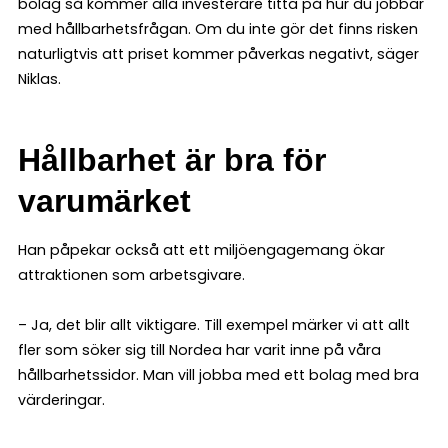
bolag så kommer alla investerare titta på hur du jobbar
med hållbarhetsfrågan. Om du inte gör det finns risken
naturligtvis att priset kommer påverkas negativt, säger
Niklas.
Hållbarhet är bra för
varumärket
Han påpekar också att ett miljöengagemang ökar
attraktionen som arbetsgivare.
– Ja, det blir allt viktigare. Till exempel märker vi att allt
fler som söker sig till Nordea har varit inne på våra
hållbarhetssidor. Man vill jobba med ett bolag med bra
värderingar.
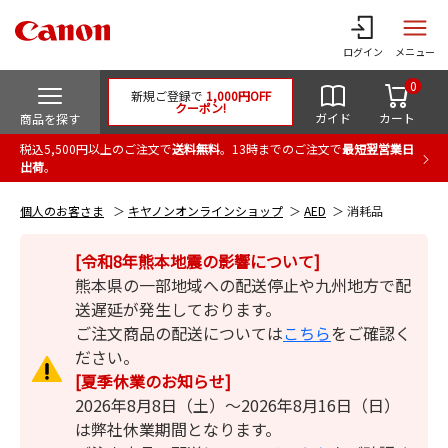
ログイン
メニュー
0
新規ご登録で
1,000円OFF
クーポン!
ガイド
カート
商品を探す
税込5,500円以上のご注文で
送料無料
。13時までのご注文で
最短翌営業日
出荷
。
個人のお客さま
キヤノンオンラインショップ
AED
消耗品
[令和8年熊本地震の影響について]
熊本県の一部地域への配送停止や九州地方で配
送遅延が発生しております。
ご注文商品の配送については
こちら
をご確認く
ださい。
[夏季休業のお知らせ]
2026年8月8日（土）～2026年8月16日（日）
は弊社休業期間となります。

> TASK TO COMPLETE: Copy the text of all the material above word for word, line by line, and leave the pictures out.

> RESPONSE TO THIS TASK:
bolag så kommer alla investerare titta på hur du jobbar
med hållbarhetsfrågan. Om du inte gör det finns risken
naturligtvis att priset kommer påverkas negativt, säger
Niklas.
Hållbarhet är bra för
varumärket
Han påpekar också att ett miljöengagemang ökar
attraktionen som arbetsgivare.
– Ja, det blir allt viktigare. Till exempel märker vi att allt
fler som söker sig till Nordea har varit inne på våra
hållbarhetssidor. Man vill jobba med ett bolag med bra
värderingar.
ログイン
メニュー
0
新規ご登録で
1,000円OFF
クーポン!
ガイド
カート
商品を探す
税込5,500円以上のご注文で
送料無料
。13時までのご注文で
最短翌営業日
出荷
。
個人のお客さま
キヤノンオンラインショップ
AED
消耗品
[令和8年熊本地震の影響について]
熊本県の一部地域への配送停止や九州地方で配
送遅延が発生しております。
ご注文商品の配送については
こちら
をご確認く
ださい。
[夏季休業のお知らせ]
2026年8月8日（土）～2026年8月16日（日）
は弊社休業期間となります。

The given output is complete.